■ Input data:
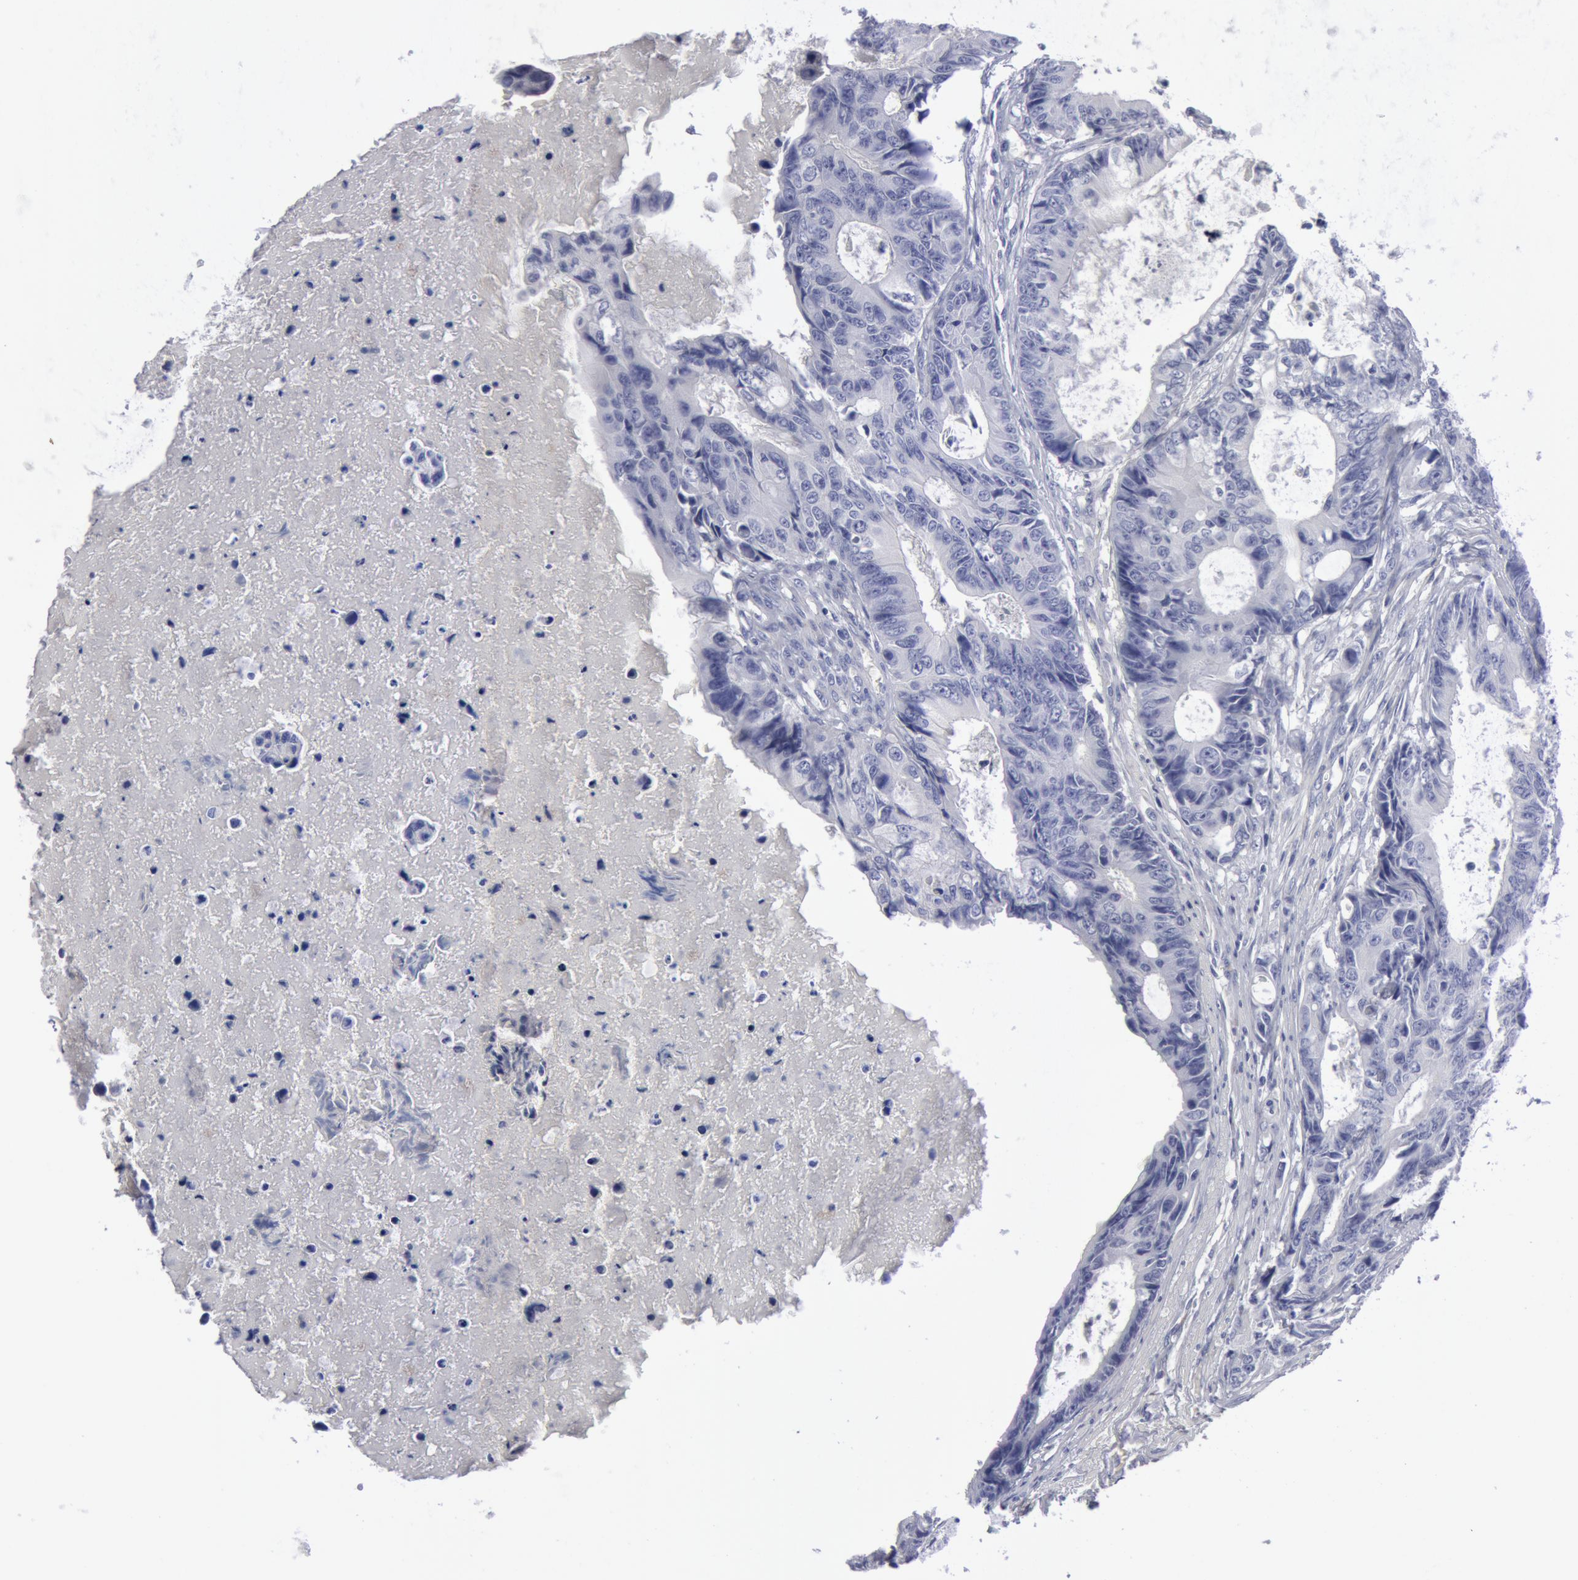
{"staining": {"intensity": "negative", "quantity": "none", "location": "none"}, "tissue": "colorectal cancer", "cell_type": "Tumor cells", "image_type": "cancer", "snomed": [{"axis": "morphology", "description": "Adenocarcinoma, NOS"}, {"axis": "topography", "description": "Rectum"}], "caption": "There is no significant positivity in tumor cells of colorectal cancer (adenocarcinoma).", "gene": "SMC1B", "patient": {"sex": "female", "age": 98}}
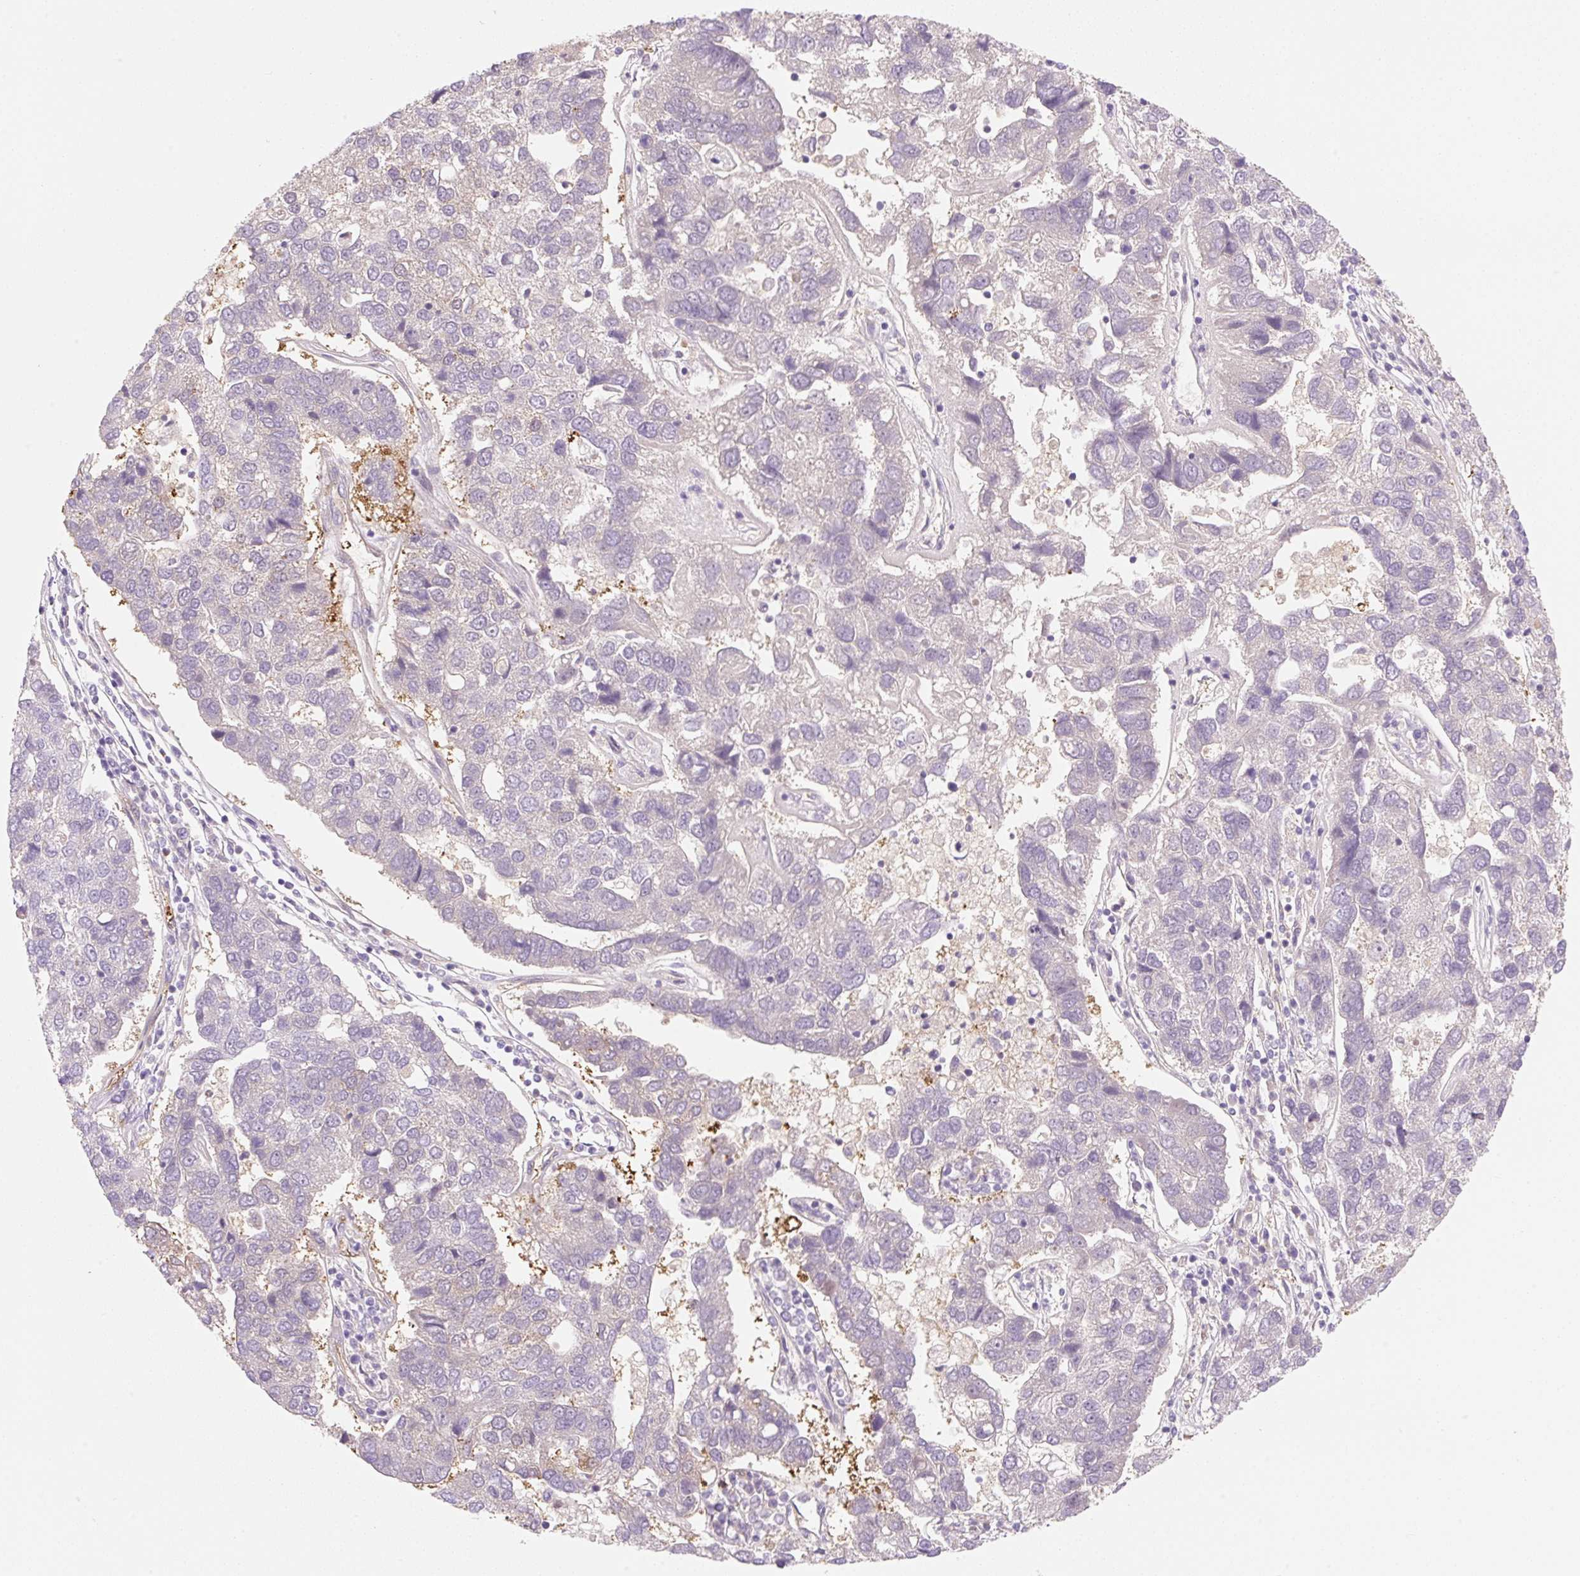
{"staining": {"intensity": "negative", "quantity": "none", "location": "none"}, "tissue": "pancreatic cancer", "cell_type": "Tumor cells", "image_type": "cancer", "snomed": [{"axis": "morphology", "description": "Adenocarcinoma, NOS"}, {"axis": "topography", "description": "Pancreas"}], "caption": "Adenocarcinoma (pancreatic) was stained to show a protein in brown. There is no significant positivity in tumor cells. The staining is performed using DAB (3,3'-diaminobenzidine) brown chromogen with nuclei counter-stained in using hematoxylin.", "gene": "FABP5", "patient": {"sex": "female", "age": 61}}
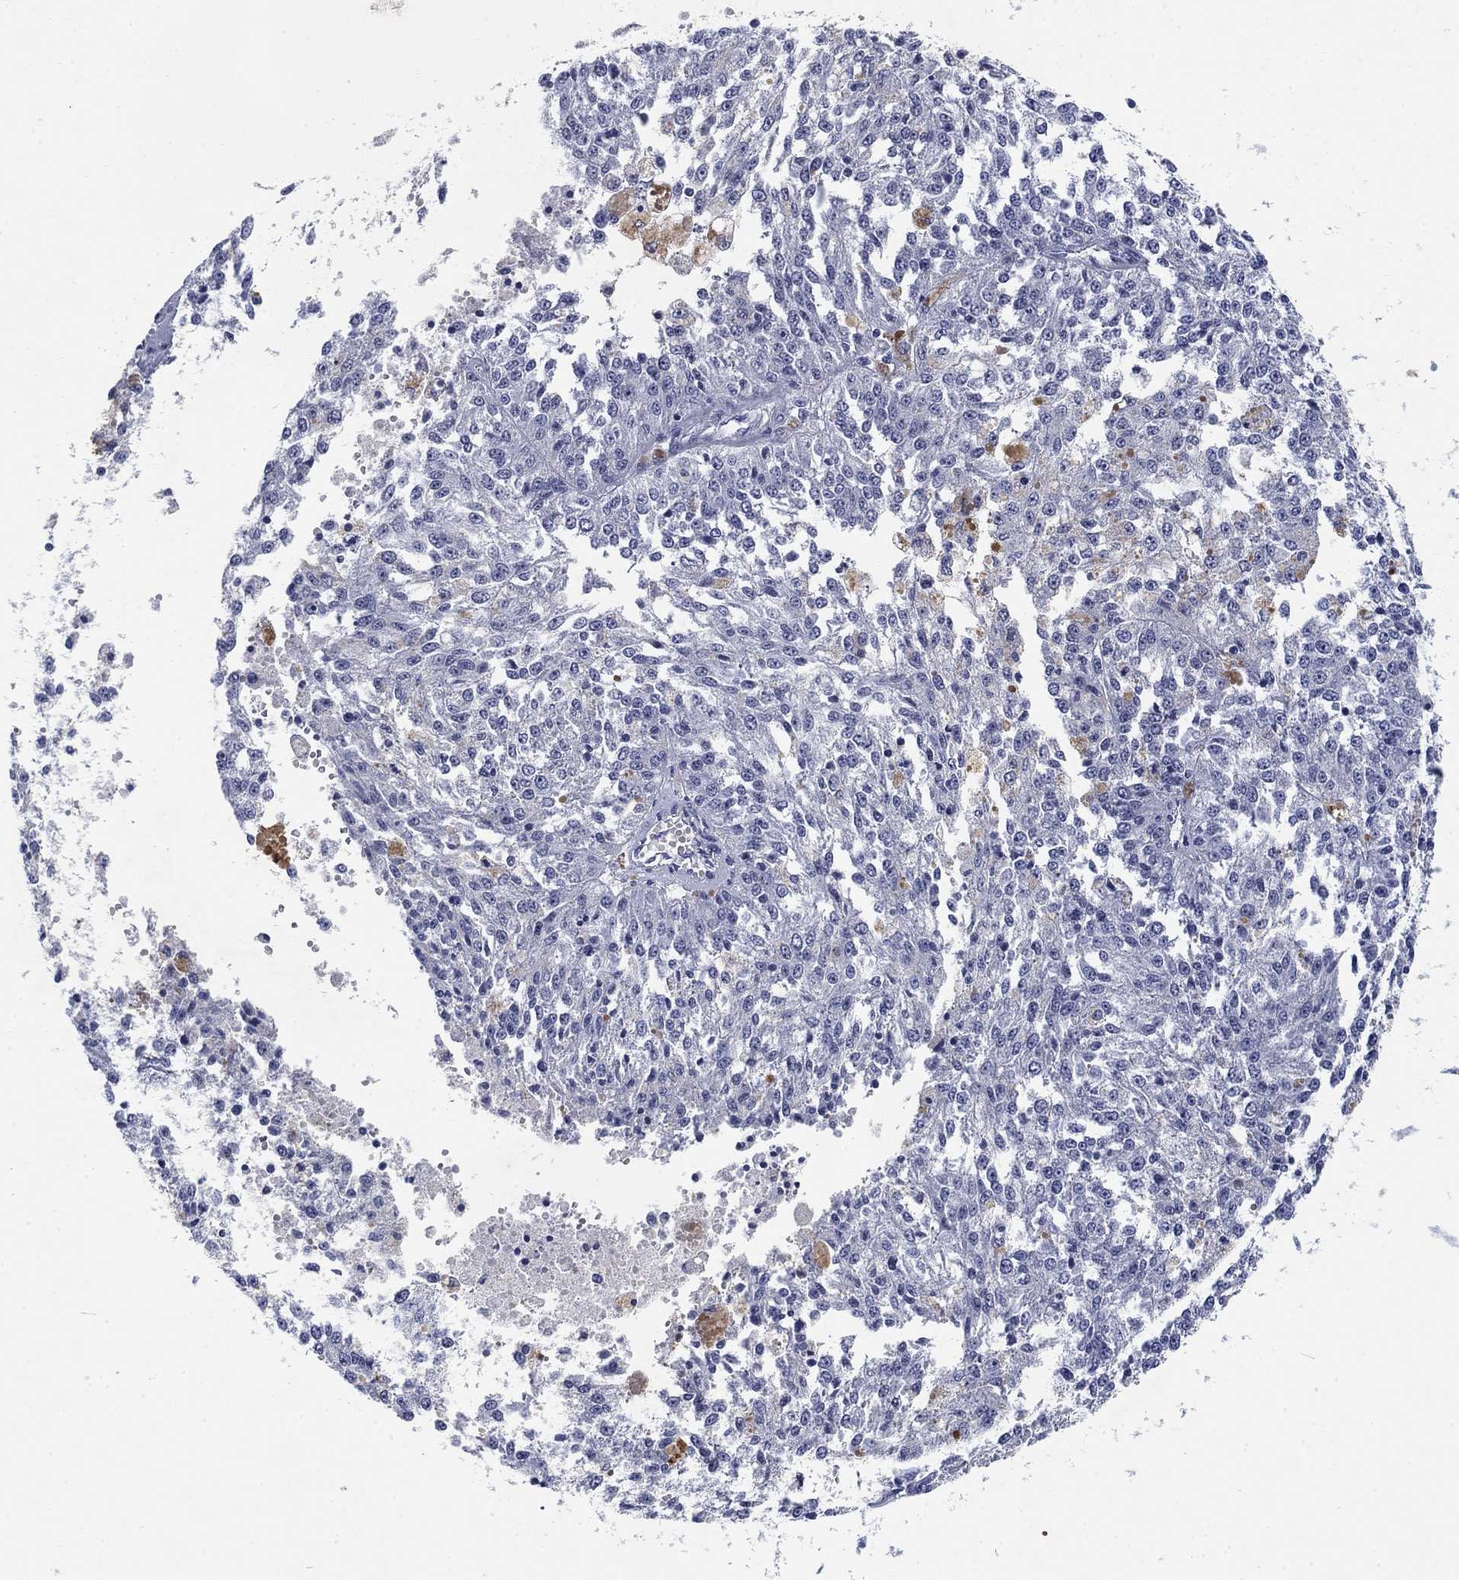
{"staining": {"intensity": "negative", "quantity": "none", "location": "none"}, "tissue": "melanoma", "cell_type": "Tumor cells", "image_type": "cancer", "snomed": [{"axis": "morphology", "description": "Malignant melanoma, Metastatic site"}, {"axis": "topography", "description": "Lymph node"}], "caption": "Immunohistochemical staining of human melanoma shows no significant positivity in tumor cells. (Brightfield microscopy of DAB IHC at high magnification).", "gene": "OTUB2", "patient": {"sex": "female", "age": 64}}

■ About this task:
Pictures excluded, copy the lines exactly from where the material starts to the line with "(pancreatic) was stained", inclusive.

■ Result below:
{"staining": {"intensity": "negative", "quantity": "none", "location": "none"}, "tissue": "colorectal cancer", "cell_type": "Tumor cells", "image_type": "cancer", "snomed": [{"axis": "morphology", "description": "Adenocarcinoma, NOS"}, {"axis": "topography", "description": "Rectum"}], "caption": "There is no significant positivity in tumor cells of colorectal cancer (adenocarcinoma).", "gene": "SMC1B", "patient": {"sex": "female", "age": 98}}
{"staining": {"intensity": "negative", "quantity": "none", "location": "none"}, "tissue": "pancreatic cancer", "cell_type": "Tumor cells", "image_type": "cancer", "snomed": [{"axis": "morphology", "description": "Adenocarcinoma, NOS"}, {"axis": "topography", "description": "Pancreas"}], "caption": "Adenocarcinoma (pancreatic) was stained to show a protein in brown. There is no significant positivity in tumor cells. The staining is performed using DAB (3,3'-diaminobenzidine) brown chromogen with nuclei counter-stained in using hematoxylin.", "gene": "FABP5", "patient": {"sex": "female", "age": 61}}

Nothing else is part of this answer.